日本だと小中高校などの頑丈な講堂・体育館が頼りになり、トイレも順番に使用でき、飲料水や、毛布の支給など期待できるし、何よりも電気は煌々と24時間確保されている。それらがまったく無いミャンマーの地方都市・村落などでは避難といっても、着の身着のままで、わずかなシェルターを求めて高台を目指す。だが、上り坂は鉄砲水の粘土道で、家族の人数を確認しながらの一歩一歩はキツイ登りである。そして夜になれば、もともと乏しい電気がなく、辺り一帯は真っ暗闇。そして時には垂れ下がった電線で感電死という泣きっ面に蜂のニュースも飛び込んでくる。

断続的な豪雨で熱帯地方とはいえ雨に濡れた身体はガタガタ震え、乳飲み子を抱えた母親は朝までまんじりともできない。それに排泄の問題もあり、衛生状態はさらに悪化する。どうやって病気予防に注意すればよいのだろう。そして辺りは水がいっぱいというのに飲み水が無い。太平洋のど真ん中で飲み水が底をついた船乗りと一緒だ。毎年同じことが繰り返される。ここまではモンスーン雨季の陸地での話。
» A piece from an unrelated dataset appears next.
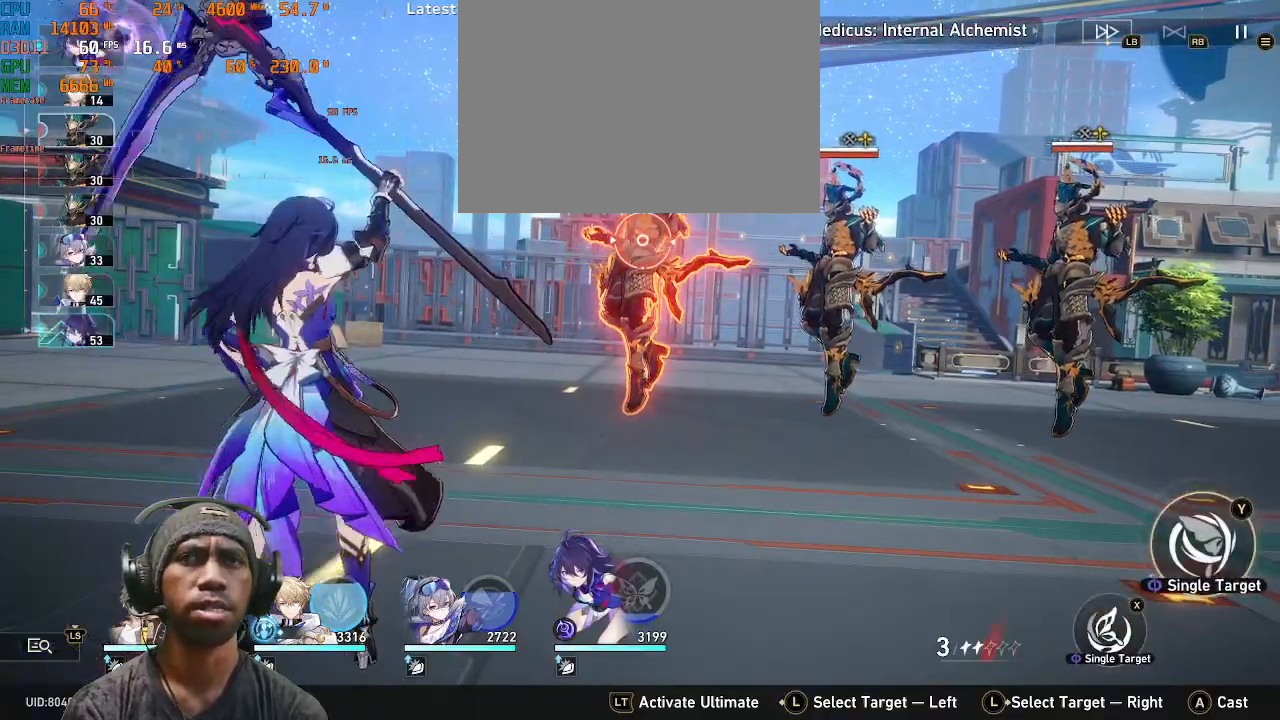
{"dt_ms": 500, "buttons": ["R2"], "left_stick": "center", "right_stick": "center"}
ミャンマーの西側はベンガル湾に面した長い長い海岸線である。北のラカイン州から南のタイ国境まで1,930kmもある。海上のモンスーン時期は大荒れに荒れる。さすがの漁師たちも三角波を恐れてこの時期、漁船は陸上にしっかりと固定されたままだ。せいぜい波打ち際で、打ち上げられた海草や貝殻を拾って食卓の具とする。

今話題になっているロヒンジャーもこの時期の船出は差し控える。バングラデッシュやラカイン州を出発点とするロヒンジャーは冷遇されるミャンマー本国をスキップして隣国のタイからさらにその南のマレーシア・インドネシアを目指す。この両国ならば、同じイスラム教の同胞として表面上は温かく迎えてくれるからだ。だが途中のミャンマーやタイの海軍は必死の命乞いを無視して難民ボートが本土に近寄ると警告を鳴らし、沖に追い返すのが国の政策となっている。
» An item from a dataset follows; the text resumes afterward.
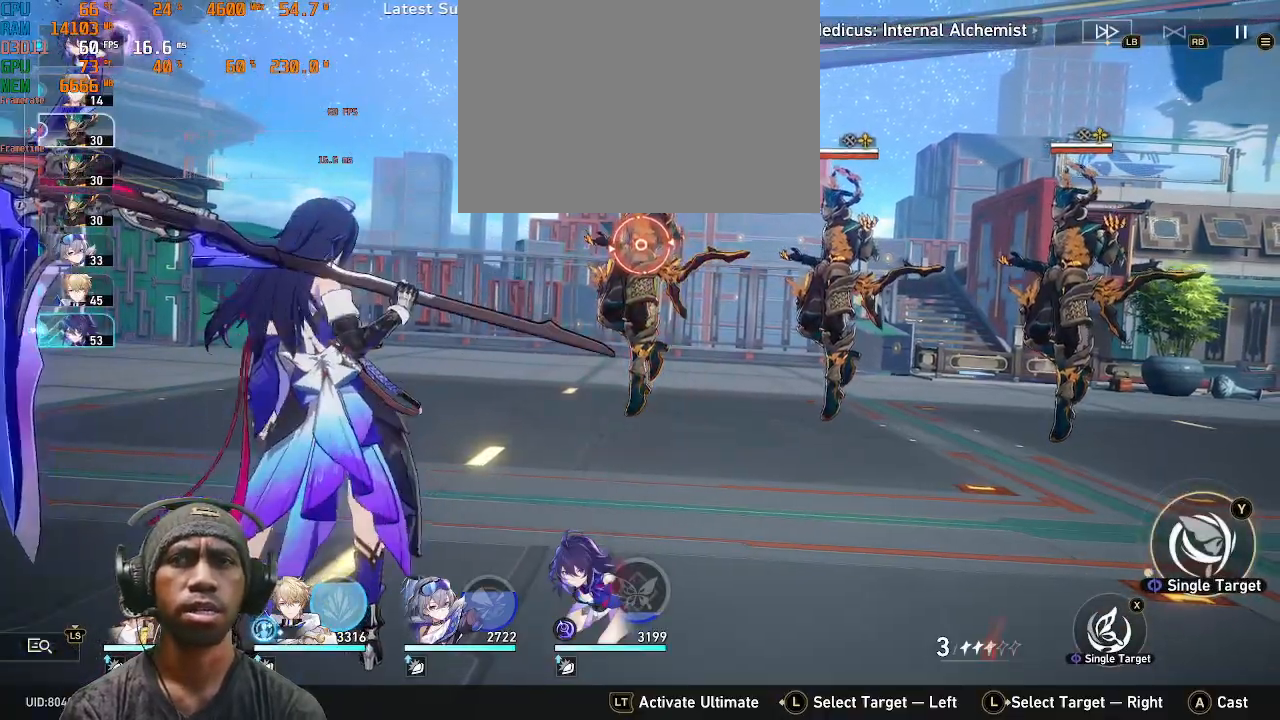
{"dt_ms": 1000, "buttons": ["R2"], "left_stick": "center", "right_stick": "center"}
6・7・8・9月のモンスーン時期は冬場の日本海、あるいは佐渡の荒波を想像してほしい。だから、このシーズンになるとロヒンジャーの難民ボートは営業をピタリと止めてしまう。だが、時には山椒大夫のような悪徳ブローカーがボロボロの漁船を仕立てて、無知な難民たちを立錐の余地も無いほど詰め込んで船出させる。今の時期だと、船賃はシーズンの半額だよの謳い文句である。そしてカネを握らせ、船頭にたっぷりと言い含めて、恐る恐る船出させる。海岸線ではわりに静かであった海上も沖合いでは佐渡の荒海である。乗客全員が手持ちの容器で船内の海水を必死に掻い出す。当然ながらボロ舟は沖合いに出るか出ないかで沈没する。無知な乗客は大半が老人か乳飲み子を抱いた母親で、船頭を除いて水泳の達人は一人もいない。船頭ですら大金に目がくらむというよりも、残され遺族となるに違いない家族への最大のプレゼントを企図してこの仕事を引き受けたのかもしれない。水泳の達人ですら勝率は5割どころか、1割も難しいだろう。このように絶望的に悲しいニュースがこの時期にはNLMにも時折掲載される。

雨音を聞きながらホテルで優雅に読書を楽しむ人たちには縁の無い話だが、この雨季はミャンマー人口の70%といわれるお百姓さんたちにとってはもっとも大切な時期でもある。ミャンマー全土で、お役所が、学校が、軍人のお偉いさんたちの家族までもが、参加していろいろな樹木の植林行事が行われる。それがこの4ヶ月間に行われる。ミャンマー人の手抜きスタイルにぴったりなのだろう。穴を掘って苗を差し込むだけで、あとの面倒は何ひとつ無い。この国の恵まれた気候では親が無くても子は育つのである。ほったらかしたままで樹木は実によく成長する。

ミャンマー中央の乾燥地帯では反対に雨が降らず旱魃の被害が出ている。やはり異常気象なのだろうか。この時期、農村地帯で綱引きゲームを見たら、それは伝統的なミャンマーでの雨乞い行事である。今でも各地で行われている。ミャンマーという国土の広大さを思い知らされる。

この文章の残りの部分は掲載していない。